Pigeons know the difference between good and bad art

By Leslie Ng, Class of 2016

(Pigeon image credit Hybrid via Unsplash)


Breaking news! Pigeons now queuing up for fine art.” Image credit: via Flickr user Craig Bush

It’s a lovely day for a stroll in the art gallery. You find yourself standing in front of a painting that has caught your eye. It’s the Impression, soleil levant’ by Claude Monet, famously depicting the port of his hometown of Le Havre. You try your best to admire the painting but you can’t help but notice the pigeon standing next to you. His head is cocked upwards, staring intently at the same painting. What is a pigeon doing in the art gallery? You see the pigeon bob its head once, as if realising something important, before shuffling towards the next painting. You’re both amazed and horrified. Can pigeons even tell the difference between good and bad art? Well, apparently they can.

Professor Shigeru Watanabe from Keio University has spent years studying what happens when you put pigeons in front of pieces of artwork. For example in a study from 1995, he presented pigeons with paintings by Monet and Picasso. The pigeons were trained to peck whenever they saw the paintings that they were trained towards. How well do you think they did?

‘Impression, soleil levant’ by Monet. Image credit: via Flickr user Robert Huffstutter

Not only could the birds tell the difference between these artists; they could generalise this stylistic difference to other artists. Monet’s works are representational (they look realistic) and the pigeons showed generalisations to other artists such Cézanne who painted in this style. On the other hand, Picasso’s works are patterned after impressionism (not a true representation of the world) and pigeons could also generalise his style to similar painters.

‘The smoker’ by Picasso. Image credit: via Flickr user NichoDesign

But what about good and bad art?

Sure, pigeons can tell the difference between artistic styles, but what about good and bad art? This is a tough question because ‘good’ and ‘bad’ is extremely subjective. We know that ‘beauty’ in humans can be very different between individuals, cultures, and times. It is hard to explain why something is beautiful because it’s a mish mash of different subjective reasons. Despite this people are still generally good at coming to an agreement of whether something is ‘good’ or ‘bad’. There must be some common features that exist in each of these categories. But can a pigeon pick up on these features?
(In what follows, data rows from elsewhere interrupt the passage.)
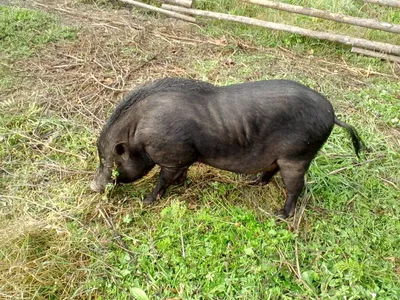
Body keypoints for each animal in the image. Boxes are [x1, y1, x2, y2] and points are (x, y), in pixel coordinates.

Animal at [91, 77, 362, 218]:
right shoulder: (183, 158)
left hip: (296, 156)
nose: (93, 186)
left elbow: (162, 180)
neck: (137, 134)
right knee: (271, 171)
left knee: (297, 188)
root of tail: (332, 114)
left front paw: (147, 202)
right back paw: (253, 182)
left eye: (109, 161)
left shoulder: (172, 156)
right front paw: (180, 184)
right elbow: (179, 173)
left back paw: (280, 215)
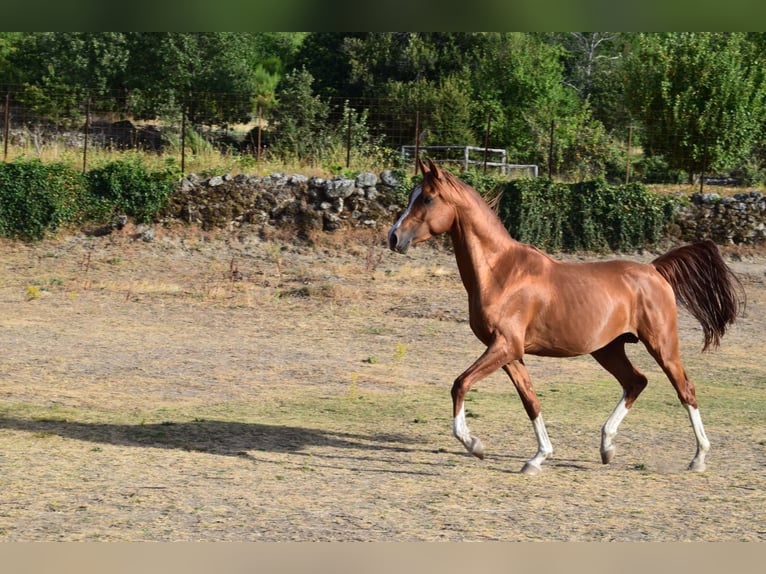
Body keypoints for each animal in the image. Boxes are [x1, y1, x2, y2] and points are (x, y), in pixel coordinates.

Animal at [390, 159, 744, 476]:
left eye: (427, 198)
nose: (394, 238)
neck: (500, 272)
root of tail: (654, 270)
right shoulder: (510, 353)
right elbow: (531, 401)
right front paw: (537, 458)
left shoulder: (505, 346)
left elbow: (460, 384)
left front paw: (474, 444)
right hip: (609, 349)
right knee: (635, 381)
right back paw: (607, 447)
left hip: (662, 344)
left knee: (685, 389)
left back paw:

Children draw for pigeons!

Professor Watanabe was given paintings drawn by Tokyo elementary school students. He then told students and professors from his university to classify them into either ‘good’ or ‘bad’ paintings. When interviewed about what criteria they used to judge the paintings the students and professors suggested that the category of a ‘good’ painting was polymorphous (meaning that it is made up of many different factors). In light of this, how well will pigeons fare at the discrimination task? Place your bets!

It turns out that pigeons had no problems learning the category of ‘good’ or ‘bad’ art, and could then generalise this to ‘good’ or ‘bad’ art that they had not seen during their training.

What does this mean? Are pigeons art connoisseurs?

Unfortunately, the two studies that I’ve mentioned do not show that pigeons have an appreciation of art (more research is required here). What they do show is that pigeons are able to understand and use categories and concepts. This builds upon the growing evidence that non-human animals are also able to think and see in categories too.

It seems that even though pigeons use different pathways to process visual information than humans, there are still similarities in terms of processing complex stimuli such as paintings. The fact that pigeons can actually learn the category of ‘good’ painting means that there is something that is inherently discriminable about ‘beauty’ as defined by humans. In other words, the human concept of ‘beauty’ is something that can even be learned by pigeons!